Die Musik von Jeff und Mychael Danna verweigert sich ebenfalls eindeutigen Zuordnungen. Das bewährte Duo unterstützt die in Rückblenden erzählte Passionsgeschichte mit einer intimen, kammermusikalischen Vertonung, die die Handlung stets mit angezogener Handbremse begleitet. Obwohl die Musik die Hauptfigur mit dem Spiel von Streichern und Holzbläsern zumeist in warmen Klangfarben charakterisiert, vermeidet sie die üblichen Kostümfilm-Klischees wie Tänze oder breit ausschwingende romantische Melodien. Dennoch gibt es ein filigranes Netz lyrischer Motive und Themen, die das Potenzial besäßen aufzublühen wie zum Beispiel das reizvolle Violinsolo in Grace in the Mirror. Doch sie können es nicht, weil letztendlich auch der Weg von Grace in ein besseres, selbstbestimmtes Leben verstellt bleibt. Die Musik besitzt stattdessen immer wieder einen abgründigen, „schleichenden“ Charakter. Es ist das Vordringen in die Psyche von Grace Marks, das Zurückkehren an Orte traumatischer Erfahrungen, welches die Vertonung geschickt evoziert. Das ominöse schritt-artige Motiv für Dr. Jordan mit seinem markanten Zusammenspiel von Klavier und Kontrabass oder das eigentümlich aparte Duett von Oboe und Querflöte in Quilts, welches das Leitthema für Mary einführt (lange bevor wir sie sehen), stechen dabei besonders hervor.

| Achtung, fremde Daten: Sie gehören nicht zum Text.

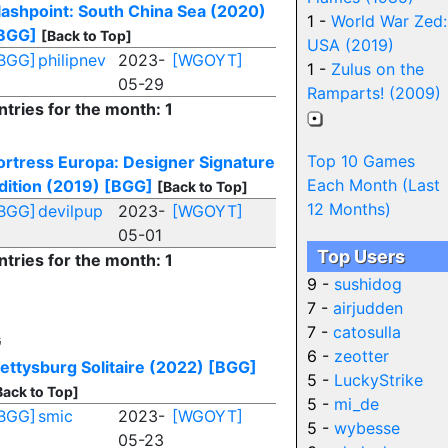
lashpoint: South China Sea (2020)
1 -
World War Zed:
BGG]
[Back to Top]
USA (2019)
BGG]
philipnev
2023-
[WGOYT]
1 -
Zulus on the
05-29
Ramparts! (2009)
ntries for the month: 1
Top 10 Games
ortress Europa: Designer Signature
Each Month (Last
dition (2019)
[BGG]
[Back to Top]
12 Months)
BGG]
devilpup
2023-
[WGOYT]
05-01
Top Users
ntries for the month: 1
9 -
sushidog
7 -
airjudden
7 -
catosulla
G
6 -
zeotter
ettysburg Solitaire (2022)
[BGG]
5 -
LuckyStrike
Back to Top]
5 -
mi_de
BGG]
smic
2023-
[WGOYT]
5 -
wybesse
05-23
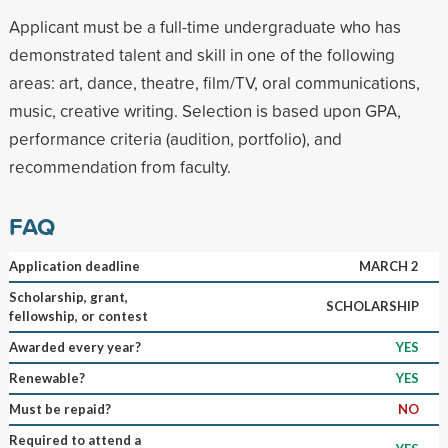
Applicant must be a full-time undergraduate who has
demonstrated talent and skill in one of the following
areas: art, dance, theatre, film/TV, oral communications,
music, creative writing. Selection is based upon GPA,
performance criteria (audition, portfolio), and
recommendation from faculty.
FAQ
Application deadline
MARCH 2
Scholarship, grant,
SCHOLARSHIP
fellowship, or contest
Awarded every year?
YES
Renewable?
YES
Must be repaid?
NO
Required to attend a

Verständiger Arzt oder doch nicht? Dr. Jordan (Edward Holcroft)

Gleichzeitig spiegelt die Komposition aber auch die Schwächen der Vorlage: Der Mangel an Dynamik, Entwicklung und Fokus der Inszenierung überträgt sich zwangsläufig auf die Tonebene. Die Musik oszilliert zwar auf interessante Weise um das zentrale Rätsel der Filmhandlung, darf aber leider nie mehr sein als das. Dramaturgische Höhepunkte oder eine erlösende Katharsis am Ende sucht man vergeblich. Dafür bleibt die Vertonung – vermutlich vorgabengemäß – zu kleinteilig. Das wäre sicher zu verschmerzen, wenn Alias Grace schillernde Kammermusik böte. Doch das ist nicht immer der Fall. Dafür wirkt die Musik dann doch zu gleichförmig, statisch und mitunter mit ihren Streicherostinati auch eine Spur zu schlicht. Und kann deshalb trotz ihres eigentümlichen Charmes nur phasenweise fesseln. Die Vertonung wird hier zum Teil des inszenierten Mysteriums: Alles bleibt offen und Projektionsfläche für den Zuschauer. Und das wirkt dann beinahe schon beliebig. Bei allem Respekt vor der mutigen filmischen Konstruktion: Ein klein wenig mehr Licht im schier undurchdringlichen Nebel hätte Alias Grace gewiss nicht geschadet.


(Die Musik zu Alias Grace ist bislang nur als Download von Lakeshore Records erhältlich.)